I left a more detailed comment on the parent, but it's definitely not impossible!
The scenario in this post is that the first uuid was created one year before the duplicate uuid. That isn’t possible with v7
You're heavily leaning on "collision like this" to relate to the exact time stamps for your statement to be true.

It's equality possible to interpret the "like this" to the collision itself, without a focus on the 1 year distance between the creation dates.

So I guess both views are valid.

The inclusion of a timestamp in v7 makes collisions impossible unless the generating systems think that the time is the same down to the millisecond, which makes the temporal distance quite relevant.
Plenty of systems end up generating multiple UUID's in a single millisecond.

The issue with UUIDv7 is that you also have significantly less entropy since you only have a 62 bits (sometimes less, depending on implementation) of "random" data.

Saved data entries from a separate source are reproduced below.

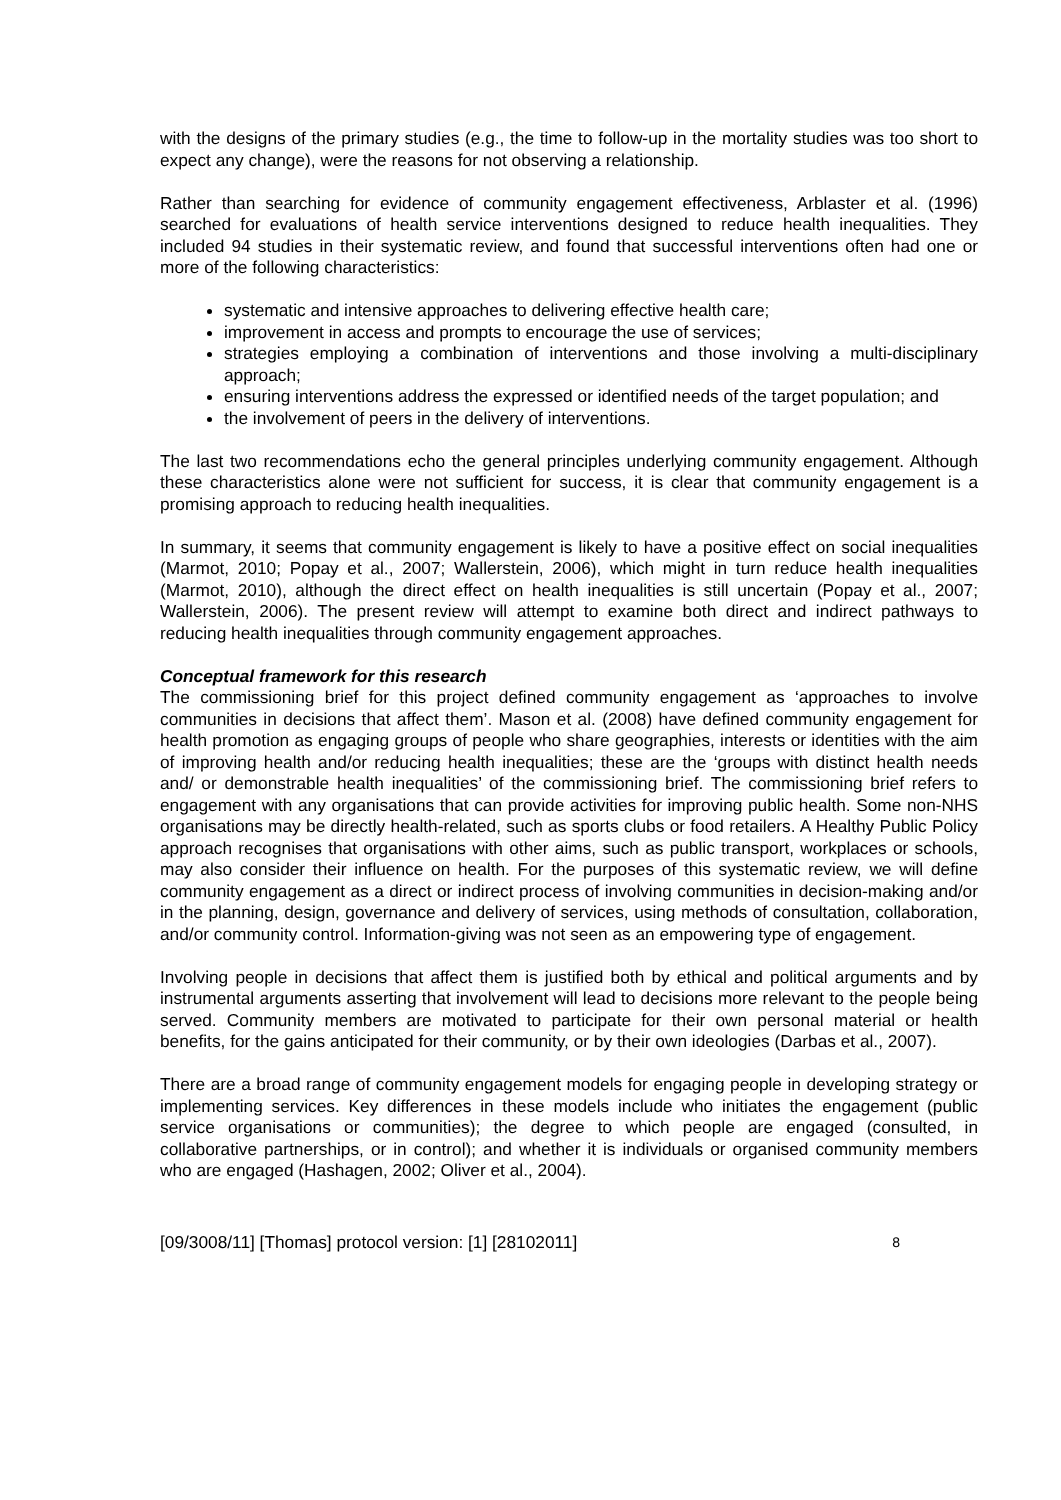with the designs of the primary studies (e.g., the time to follow-up in the mortality studies was too short to expect any change), were the reasons for not observing a relationship.
Rather than searching for evidence of community engagement effectiveness, Arblaster et al. (1996) searched for evaluations of health service interventions designed to reduce health inequalities. They included 94 studies in their systematic review, and found that successful interventions often had one or more of the following characteristics:
systematic and intensive approaches to delivering effective health care;
improvement in access and prompts to encourage the use of services;
strategies employing a combination of interventions and those involving a multi-disciplinary approach;
ensuring interventions address the expressed or identified needs of the target population; and
the involvement of peers in the delivery of interventions.
The last two recommendations echo the general principles underlying community engagement. Although these characteristics alone were not sufficient for success, it is clear that community engagement is a promising approach to reducing health inequalities.
In summary, it seems that community engagement is likely to have a positive effect on social inequalities (Marmot, 2010; Popay et al., 2007; Wallerstein, 2006), which might in turn reduce health inequalities (Marmot, 2010), although the direct effect on health inequalities is still uncertain (Popay et al., 2007; Wallerstein, 2006). The present review will attempt to examine both direct and indirect pathways to reducing health inequalities through community engagement approaches.
Conceptual framework for this research
The commissioning brief for this project defined community engagement as ‘approaches to involve communities in decisions that affect them’. Mason et al. (2008) have defined community engagement for health promotion as engaging groups of people who share geographies, interests or identities with the aim of improving health and/or reducing health inequalities; these are the ‘groups with distinct health needs and/ or demonstrable health inequalities’ of the commissioning brief. The commissioning brief refers to engagement with any organisations that can provide activities for improving public health. Some non-NHS organisations may be directly health-related, such as sports clubs or food retailers. A Healthy Public Policy approach recognises that organisations with other aims, such as public transport, workplaces or schools, may also consider their influence on health. For the purposes of this systematic review, we will define community engagement as a direct or indirect process of involving communities in decision-making and/or in the planning, design, governance and delivery of services, using methods of consultation, collaboration, and/or community control. Information-giving was not seen as an empowering type of engagement.
Involving people in decisions that affect them is justified both by ethical and political arguments and by instrumental arguments asserting that involvement will lead to decisions more relevant to the people being served. Community members are motivated to participate for their own personal material or health benefits, for the gains anticipated for their community, or by their own ideologies (Darbas et al., 2007).
There are a broad range of community engagement models for engaging people in developing strategy or implementing services. Key differences in these models include who initiates the engagement (public service organisations or communities); the degree to which people are engaged (consulted, in collaborative partnerships, or in control); and whether it is individuals or organised community members who are engaged (Hashagen, 2002; Oliver et al., 2004).
[09/3008/11] [Thomas] protocol version: [1] [28102011] 8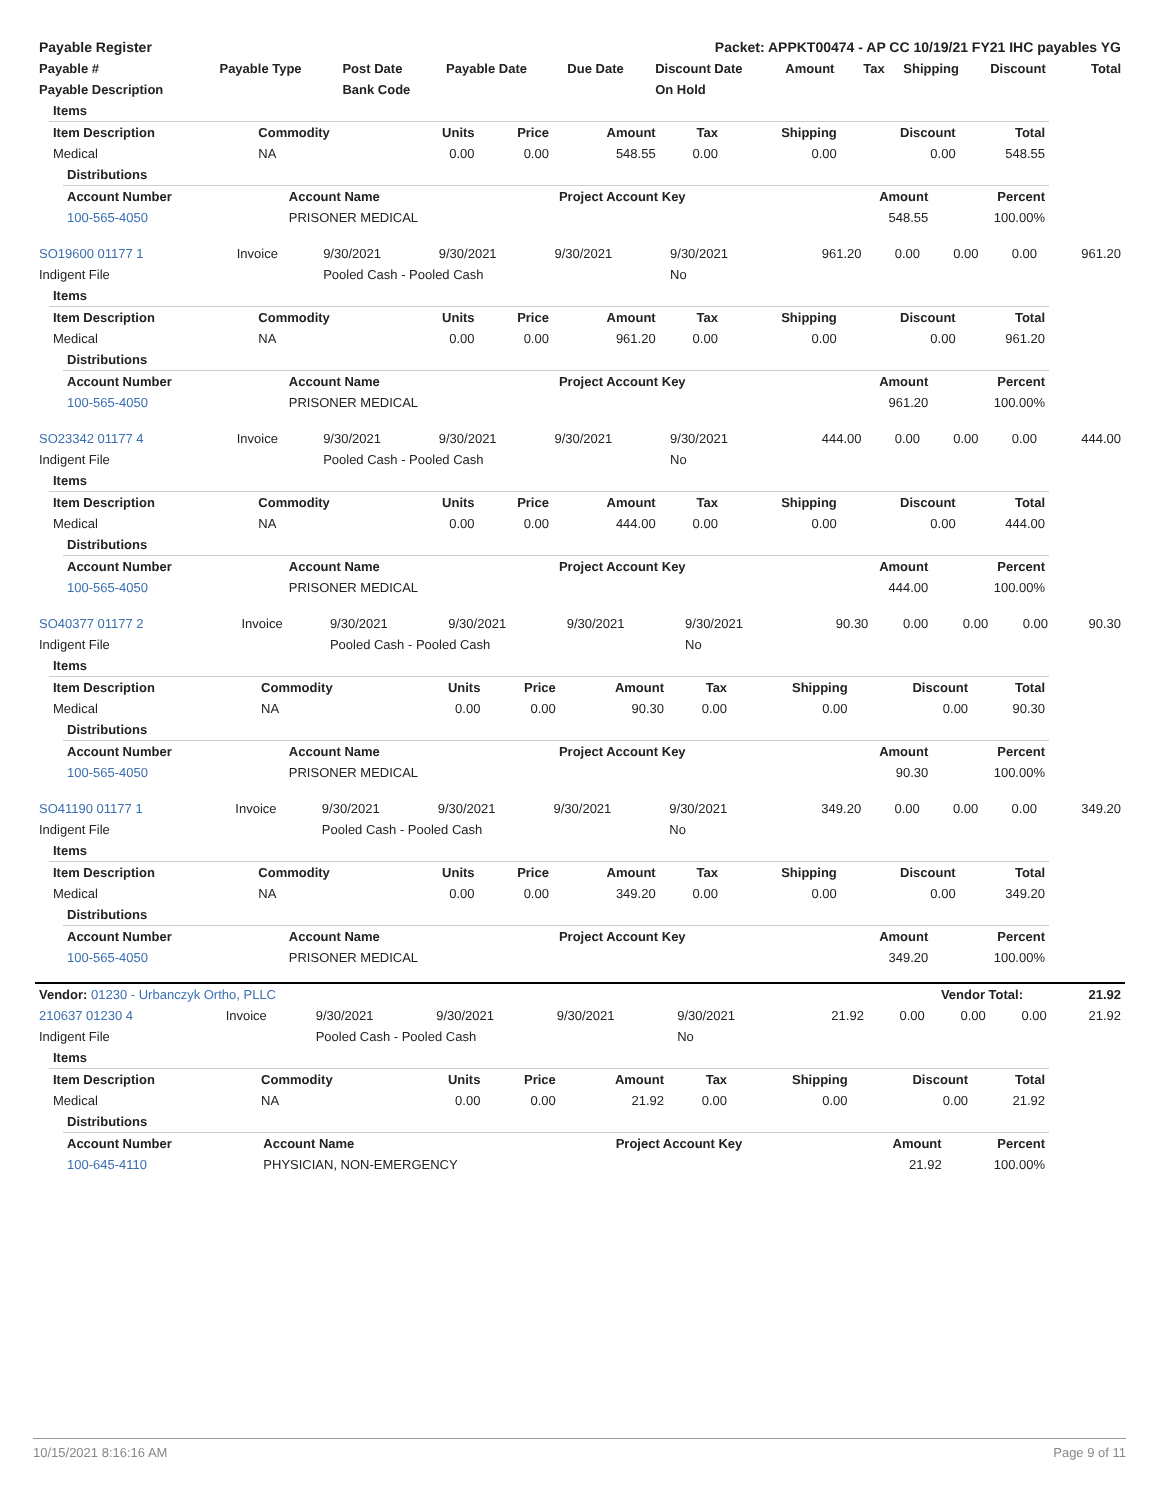| Payable Register | Packet: APPKT00474 - AP CC 10/19/21 FY21 IHC payables YG |
| Payable # | Payable Type | Post Date | Payable Date | Due Date | Discount Date | Amount | Tax | Shipping | Discount | Total |
| --- | --- | --- | --- | --- | --- | --- | --- | --- | --- | --- |
| Payable Description | | Bank Code | | | On Hold | | | | | |
| Items | | | | | | | | |
| --- | --- | --- | --- | --- | --- | --- | --- | --- |
| Item Description | Commodity | Units | Price | Amount | Tax | Shipping | Discount | Total |
| Medical | NA | 0.00 | 0.00 | 548.55 | 0.00 | 0.00 | 0.00 | 548.55 |
| Distributions | | | | |
| --- | --- | --- | --- | --- |
| Account Number | Account Name | Project Account Key | Amount | Percent |
| 100-565-4050 | PRISONER MEDICAL | | 548.55 | 100.00% |
| SO19600 01177 1 | Invoice | 9/30/2021 | 9/30/2021 | 9/30/2021 | 9/30/2021 | 961.20 | 0.00 | 0.00 | 0.00 | 961.20 |
| Indigent File | | Pooled Cash - Pooled Cash | | | No | | | | | |
| Items | | | | | | | | |
| --- | --- | --- | --- | --- | --- | --- | --- | --- |
| Item Description | Commodity | Units | Price | Amount | Tax | Shipping | Discount | Total |
| Medical | NA | 0.00 | 0.00 | 961.20 | 0.00 | 0.00 | 0.00 | 961.20 |
| Distributions | | | | |
| --- | --- | --- | --- | --- |
| Account Number | Account Name | Project Account Key | Amount | Percent |
| 100-565-4050 | PRISONER MEDICAL | | 961.20 | 100.00% |
| SO23342 01177 4 | Invoice | 9/30/2021 | 9/30/2021 | 9/30/2021 | 9/30/2021 | 444.00 | 0.00 | 0.00 | 0.00 | 444.00 |
| Indigent File | | Pooled Cash - Pooled Cash | | | No | | | | | |
| Items | | | | | | | | |
| --- | --- | --- | --- | --- | --- | --- | --- | --- |
| Item Description | Commodity | Units | Price | Amount | Tax | Shipping | Discount | Total |
| Medical | NA | 0.00 | 0.00 | 444.00 | 0.00 | 0.00 | 0.00 | 444.00 |
| Distributions | | | | |
| --- | --- | --- | --- | --- |
| Account Number | Account Name | Project Account Key | Amount | Percent |
| 100-565-4050 | PRISONER MEDICAL | | 444.00 | 100.00% |
| SO40377 01177 2 | Invoice | 9/30/2021 | 9/30/2021 | 9/30/2021 | 9/30/2021 | 90.30 | 0.00 | 0.00 | 0.00 | 90.30 |
| Indigent File | | Pooled Cash - Pooled Cash | | | No | | | | | |
| Items | | | | | | | | |
| --- | --- | --- | --- | --- | --- | --- | --- | --- |
| Item Description | Commodity | Units | Price | Amount | Tax | Shipping | Discount | Total |
| Medical | NA | 0.00 | 0.00 | 90.30 | 0.00 | 0.00 | 0.00 | 90.30 |
| Distributions | | | | |
| --- | --- | --- | --- | --- |
| Account Number | Account Name | Project Account Key | Amount | Percent |
| 100-565-4050 | PRISONER MEDICAL | | 90.30 | 100.00% |
| SO41190 01177 1 | Invoice | 9/30/2021 | 9/30/2021 | 9/30/2021 | 9/30/2021 | 349.20 | 0.00 | 0.00 | 0.00 | 349.20 |
| Indigent File | | Pooled Cash - Pooled Cash | | | No | | | | | |
| Items | | | | | | | | |
| --- | --- | --- | --- | --- | --- | --- | --- | --- |
| Item Description | Commodity | Units | Price | Amount | Tax | Shipping | Discount | Total |
| Medical | NA | 0.00 | 0.00 | 349.20 | 0.00 | 0.00 | 0.00 | 349.20 |
| Distributions | | | | |
| --- | --- | --- | --- | --- |
| Account Number | Account Name | Project Account Key | Amount | Percent |
| 100-565-4050 | PRISONER MEDICAL | | 349.20 | 100.00% |
| Vendor: 01230 - Urbanczyk Ortho, PLLC | Vendor Total: | 21.92 |
| 210637 01230 4 | Invoice | 9/30/2021 | 9/30/2021 | 9/30/2021 | 9/30/2021 | 21.92 | 0.00 | 0.00 | 0.00 | 21.92 |
| Indigent File | | Pooled Cash - Pooled Cash | | | No | | | | | |
| Items | | | | | | | | |
| --- | --- | --- | --- | --- | --- | --- | --- | --- |
| Item Description | Commodity | Units | Price | Amount | Tax | Shipping | Discount | Total |
| Medical | NA | 0.00 | 0.00 | 21.92 | 0.00 | 0.00 | 0.00 | 21.92 |
| Distributions | | | | |
| --- | --- | --- | --- | --- |
| Account Number | Account Name | Project Account Key | Amount | Percent |
| 100-645-4110 | PHYSICIAN, NON-EMERGENCY | | 21.92 | 100.00% |
10/15/2021 8:16:16 AM Page 9 of 11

So while the time aspect of format lowers the chances of collisions, generating two UUIDv7's in the same millisecond (depending on implementation) have a significantly higher chance of collision than two UUIDv4's.

It's still incredibly unlikely, but it's also incredibly unlikely you generate two matching UUIDv4's, but it does happen.

TLDR; It's possible to generate matching UUIDv7's, don't assume otherwise.

I answered this in another HN topic just the other day: https://news.ycombinator.com/item?id=48061098

But essentially, using UUID v7 you actually have less risk of collisions than with UUID v4.

Because of the birthday paradox, if you have N bits of randomness, you can expect a collision approximately after (2^((N/2)-1)) random numbers.

With v4, you have 122 bits of entropy over all time, so will see a collision after 2^60 allocations, approx 1.2 x 10^18.

With v7, you sacrifice 48 bits of entropy to give you 74 bits of entropy every millisecond, so you will see a collision after approximate 2^36 allocations per millisecond, approx 6.8 x 10^10 per millisecond.

You could argue that the risk of a collision is too high per millisecond because it's likely that 68 billion UUIDs are generated every millisecond. And maybe I'd agree. But the counter argument is that with v4 you'd expect a collision after 2^24 milliseconds, or 280 minutes, allocating at the same rate of 68 billion UUIDs per millisecond.

Obviously "all time" is longer than "280 minutes", so v7 is actually statistically less likely to cause collisions than v4, even though it seems counter-intuitive because it has a smaller space devoted to entropy. The key insight is that the time provides bits that are guaranteed to be unique, so only collisions within the same timestamp are significant, and every bit used to provide known-unique values is worth 2 bits of entropy.

Surely the scenario where he generates the same number of items as he did between 2025 and now, but did it in 1 tick of v7 UUIDs also runs into it?
The scenario being the collision itself, the time period isn’t particularly relevant aside from it occurring much quicker than expected.